═══ TEXTE FOURNI ═══

2004, année de tous les dangers

L’Algérie entre en campagne électorale. Les problèmes urgents attendront.

Publié le 16 avril 2003 Lecture : 4 minutes.

La prochaine présidentielle devrait être palpitante. Davantage, en tout cas, que la précédente, en 1999, qui avait été marquée par le retrait à la dernière minute de six candidats. Enfin de vraies élections ? Les dernières législatives (30 mai 2002) se sont bel et bien jouées dans l’isoloir et non plus « en haut lieu ». Bourrage des urnes, candidatures empêchées, trucage des listes : ce temps est apparemment révolu. Personne ne s’en plaindra, même si le taux de participation extrêmement faible (46 %) – preuve, soit dit en passant, que les chiffres n’ont pas été manipulés – souligne le manque de confiance des électeurs dans leurs institutions. Voire dans la politique en général.
Les hommes politiques algériens ont donc la lourde tâche de répondre à la question que se pose la majorité des électeurs : « À quoi bon voter ? » A priori débarrassée de la « tutelle » militaire, comme l’a annoncé le général de corps d’armée Mohamed Lamari dans une interview à l’hebdomadaire français Le Point, la présidentielle de 2004 verra donc Abdelaziz Bouteflika briguer un second mandat. Parce que celui-ci estime ne pas avoir eu le temps d’achever sa mission. Après un premier mandat consacré à restaurer l’image ternie de l’Algérie et à convaincre les investisseurs étrangers, il en sollicite un second pour mener à bien des réformes promises de longue date, mais jamais vraiment engagées.
Le locataire d’el-Mouradia devra donc défendre son bilan. Ce ne sera pas chose aisée. Accusé dans certains milieux, peu nombreux mais influents, d’avoir « pactisé » avec les islamistes et pardonné aux terroristes, mais aussi d’être responsable de la crise kabyle, de l’enlisement des réformes et de l’absence de progrès social, bref, de ne pas s’occuper de son pays, « Boutef » doit également faire face aux attaques virulentes de la presse privée. Avec une vingtaine de titres chaque jour dans les kiosques, le feu est nourri… Apparemment, tirer à boulets rouges sur le chef de l’État est devenu un phénomène de mode, surtout à Alger.

═══

▶ _CONSIGNE 1_
Résumez en deux phrases, s'il vous plaît, le texte sur la présidentielle algérienne de 2004.
▶ _CONSIGNE 2_
Prolongez le texte sur la présidentielle algérienne de 2004 en reprenant après sa dernière phrase.

═══ DONNÉES FOURNIES ═══

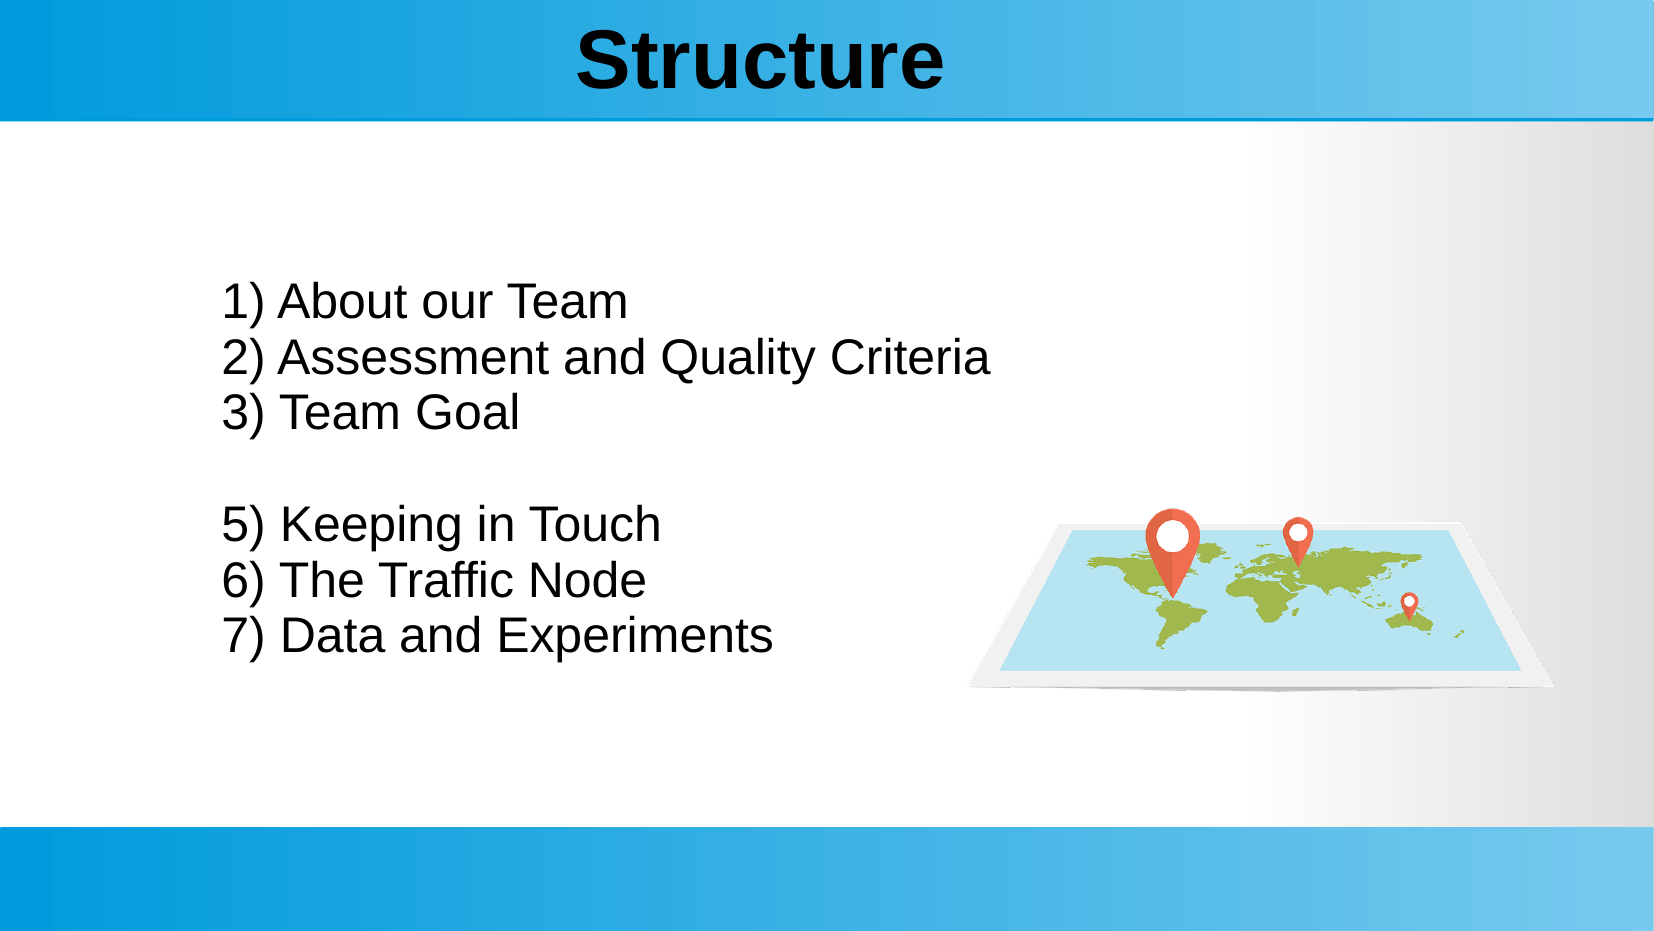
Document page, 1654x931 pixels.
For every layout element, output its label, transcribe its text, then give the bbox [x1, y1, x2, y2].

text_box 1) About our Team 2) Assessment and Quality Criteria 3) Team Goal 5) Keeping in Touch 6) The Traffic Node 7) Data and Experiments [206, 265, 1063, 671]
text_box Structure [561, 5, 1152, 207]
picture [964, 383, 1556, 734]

═══

▶ _RÉSULTAT ATTENDU 1_
La présidentielle de 2004 s'annonce plus disputée que celle de 1999, après des législatives du 30 mai 2002 qui se sont jouées dans l'isoloir mais avec une participation de seulement 46 %. Abdelaziz Bouteflika y briguera un second mandat pour mener à bien des réformes promises de longue date, tout en devant défendre un bilan contesté et faire face aux attaques virulentes de la presse privée.

▶ _RÉSULTAT ATTENDU 2_
Qui devra-t-il affronter ? La candidature la plus sérieuse (et déjà annoncée) est celle d’Abdallah Djaballah (MRN-Islah). Le leader islamiste bénéficie largement de… la guerre en Irak. Humiliée par l’« agression » américaine, la rue arabe pourrait être tentée de remettre en selle des islamistes – considérés comme le seul refuge contre l’impérialisme – que l’on disait en perte de vitesse. Reste à savoir si les Algériens sont prêts à confier les rênes de leur pays à un « barbu ».
Mais le nom qui revient avec le plus d’insistance est celui d’Ali Benflis. Premier ministre et secrétaire général du Front de libération nationale (FLN), l’ancien parti unique tombé en décrépitude avant de redevenir la première force politique du pays (il a obtenu une large majorité lors des dernières législatives, puis lors des élections locales d’octobre 2002), celui-ci n’a encore rien annoncé. Il est vrai qu’il lui est difficile de se poser en rival du chef de l’État, alors qu’il est (ou a été) son plus proche collaborateur, la cheville ouvrière de son « système ». Mais après tout, pourquoi pas ? Benflis y sera certainement poussé par sa base et par tous les « anti-Bouteflika », à commencer par l’Union générale des travailleurs algériens (UGTA) d’Abdelmajid Sidi Saïd.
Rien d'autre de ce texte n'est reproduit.